Que dire du droit au travail, alors que des milliers de travailleurs algériens sont réduits, soit au chômage, soit à l’émigration en France et dans les pays d’Europe ? Quel est le bilan de la scolarisation, de l’industrialisation, sinon des plus négatifs ? Sans parler de l’absence quasi totale de libertés démocratiques, après que l’organisation indépendante des travailleurs, la centrale syndicale UGTA a été, depuis dix ans, à plu-sieurs reprises, « normalisée » sans d’ailleurs — et c’est essentiel — avoir été détruite.

La réalité du régime en place à Alger. c’est la dictature militaire doublée d’une brutale oppression policière contre les masses et les militants de la classe ouvrière algérienne. Depuis 1962, tant sous Ben Bella que sous Boumediène, le régime prétend bâtir le « socialisme », reprenant la démagogie — qui ne trompe plus personne — de nombreux régimes bourgeois dans les pays d’Afrique et d’Asie. Mais la réalité, c’est que les rapports de production fondamentaux en Algérie restent des rapports bourgeois. La crise pétrolière de l’an dernier n’a fait que transférer une partie des richesses en hydrocarbures de l’Algérie, du contrôle de l’impérialisme français à celui de l’impérialisme américain. « L’autogestion » des « biens vacants » au moment de l’indépendance n’est qu’une mystification qui ne trompe plus personne. La très faible bourgeoisie algérienne, incapable d’initiative dans tous les domaines, est liée par mille liens à l’impérialisme mondial. Tant que cette bourgeoisie et l’Etat militaro-policier qui défend ses intérêts n’auront pas été renversés, tous les discours sur un prétendu « socialisme » en Algérie ne serviront qu’à masquer des intérêts radicalement opposés à ceux des ouvriers et des paysans. Telle est la vérité qu’il faut affirmer clairement.

Mais ici se pose une question. Pourquoi les masses algériennes, après sept années d’une longue guerre anti-coloniale, en sont-elles arrivées là ? Pour-quoi l’indépendance politique a-t-elle con-duit à la mise en place d’un nouveau régime d’exploitation et d’oppression contre les militants ouvriers et les masses qui luttent pour la satisfaction de leurs aspirations ?

Pour répondre à cette question, il est indispensable de revenir sur la lutte de libération nationale en Algérie et sur la nature des organisations qui ont dirige cette lutte des masses.

Le bilan complet, à l’aide de la méthode marxiste, de la lutte de libération nationale du peuple algérien n’est pas encore fait.

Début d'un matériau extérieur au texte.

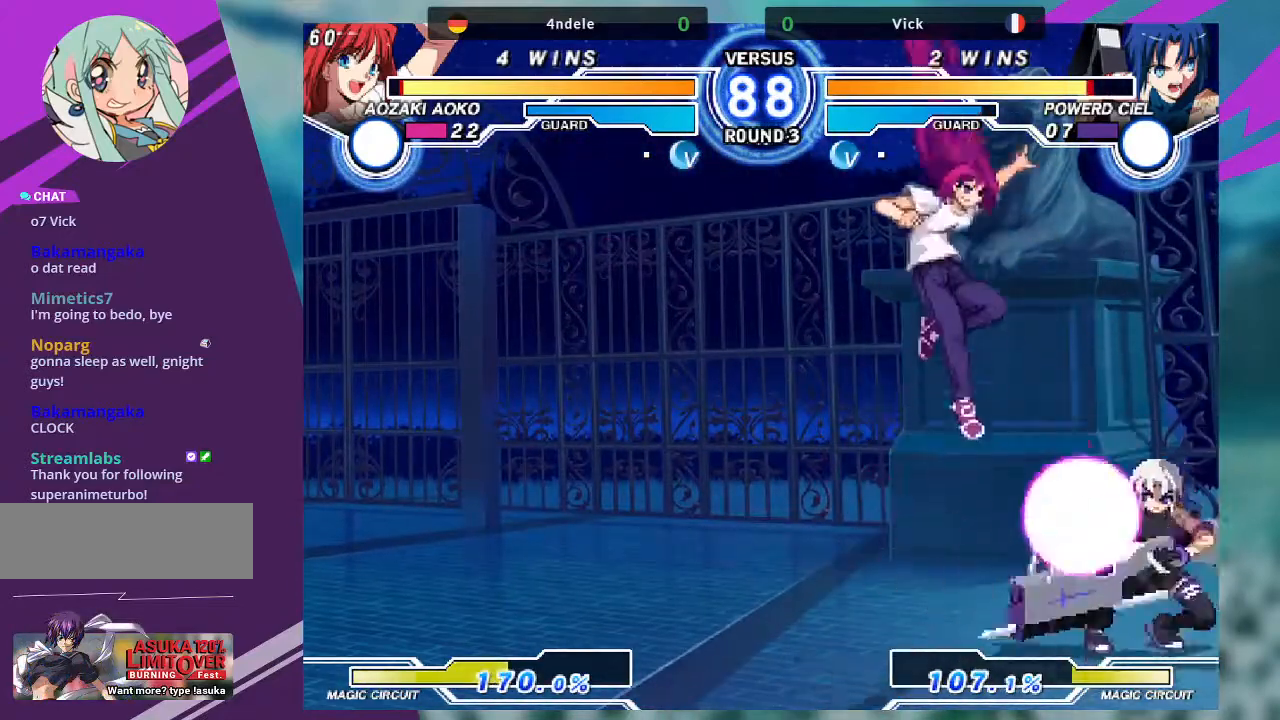
Gameplay with a controller (arcade stick); each line is a JSON object with the inputs held at the frame after it. "events" lists button and stick changes between this image and that frame as [ms after this image, input, new state], when the widget could be followed in between. Not read: L3 R3.
{"buttons": [], "left_stick": "down-right", "events": []}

C’est là la tache des marxistes algériens eux-mêmes qui combattent pour construire le parti de la IVe Internationale dans ce pays. Néanmoins, il est possible et d’ailleurs indispensable d’aborder ces questions du point de vue de la méthode. Tous les courants qui ont prétendu apporter des lumières sur ce problème — ne parlons pas ici des staliniens, mais des pablistes — ont catégoriquement nié l’essentiel. A savoir que l’on ne peut comprendre la guerre d’Algérie et ce à quoi elle a abouti que du point de vue de la lutte Internationale du prolétariat contre l’impérialisme. Tel est le premier mot de la méthode fondée sur la théorie de la révolution permanente que récusent tous les courants petits-bourgeois au sein du mouvement ouvrier.

L’essentiel est de comprendre la disposition des forces de classe au sein de la lutte révolutionnaire des masses algériennes tout au long de la guerre. Faute d’un bilan complet de la guerre qui sera fait en son temps, il convient de dire ici que la lutte du peuple algérien pour son indépendance peut être caractérisée comme une authentique révolution, pour autant que les masses du pays se sont engagées dans le combat. C’est d’ailleurs pourquoi l’impérialisme, après sept ans de guerre meurtrière, a été contraint d’accorder son indépendance à l’Algérie.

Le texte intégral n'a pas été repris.